* TASK REQUIREMENTS
Return every line in the entries below that contains the string "Types".

* MATERIAL TO PROCESS

────────

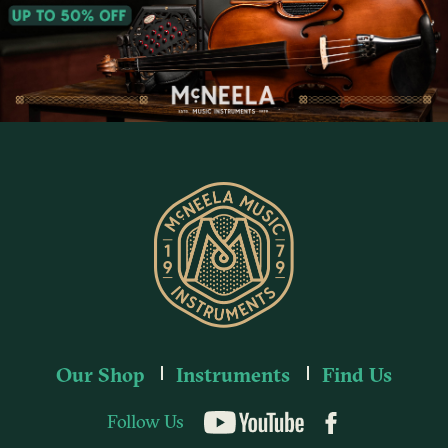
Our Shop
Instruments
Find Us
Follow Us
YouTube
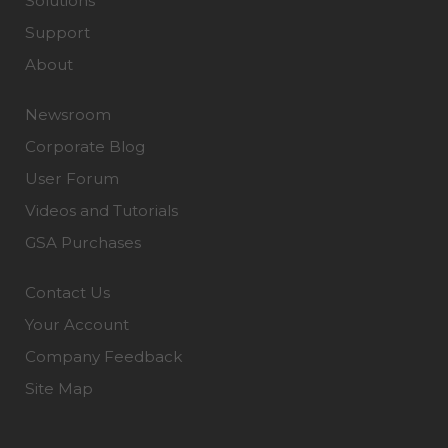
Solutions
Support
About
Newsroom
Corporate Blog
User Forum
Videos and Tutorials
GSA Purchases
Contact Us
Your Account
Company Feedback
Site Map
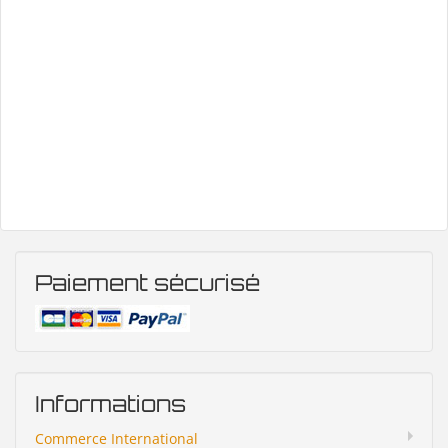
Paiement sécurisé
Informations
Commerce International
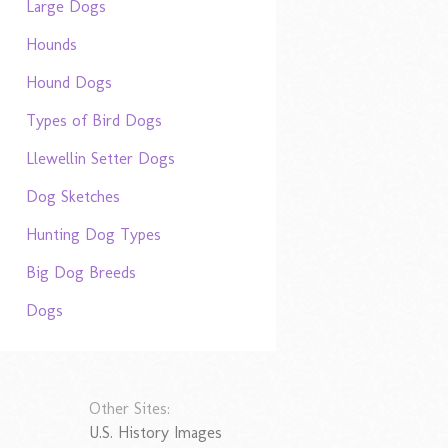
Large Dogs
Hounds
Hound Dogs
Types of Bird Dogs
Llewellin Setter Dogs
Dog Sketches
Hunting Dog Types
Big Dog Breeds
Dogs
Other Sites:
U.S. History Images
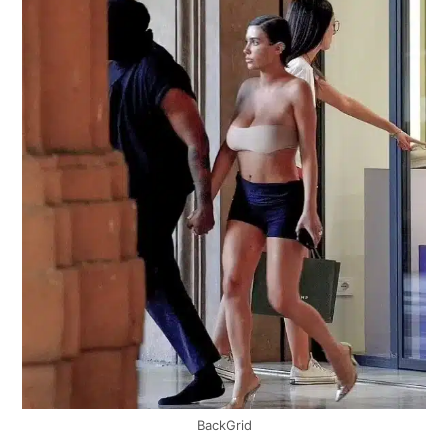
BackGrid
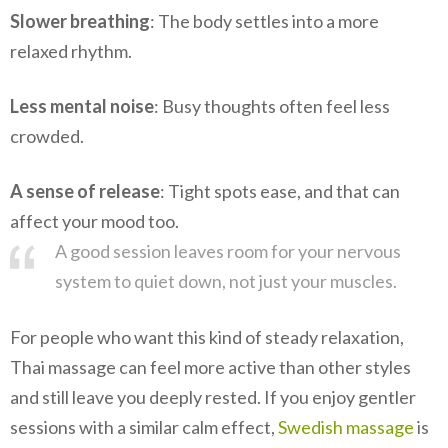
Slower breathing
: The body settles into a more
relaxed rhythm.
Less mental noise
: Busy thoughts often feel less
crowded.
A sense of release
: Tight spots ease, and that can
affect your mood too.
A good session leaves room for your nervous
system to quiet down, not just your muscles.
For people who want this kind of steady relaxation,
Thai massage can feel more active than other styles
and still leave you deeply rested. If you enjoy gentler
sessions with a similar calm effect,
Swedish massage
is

────────

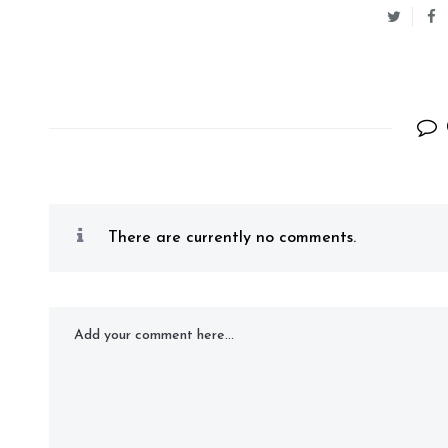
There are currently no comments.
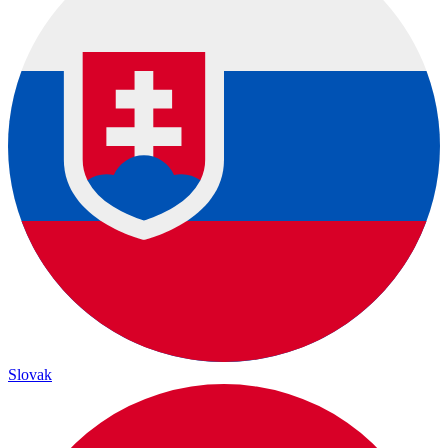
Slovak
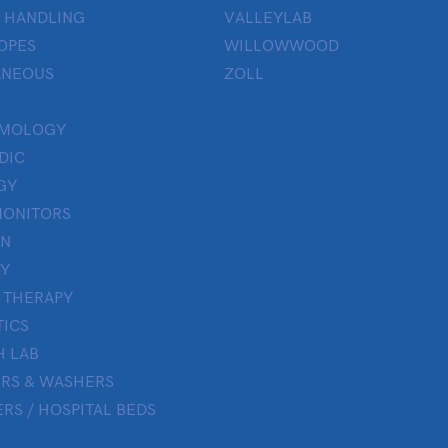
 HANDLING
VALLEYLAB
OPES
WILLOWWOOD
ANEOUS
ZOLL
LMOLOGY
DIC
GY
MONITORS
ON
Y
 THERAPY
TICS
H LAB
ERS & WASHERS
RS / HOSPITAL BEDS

────────

* ANSWER TO THE EXERCISE
Types of Bird Dogs
Hunting Dog Types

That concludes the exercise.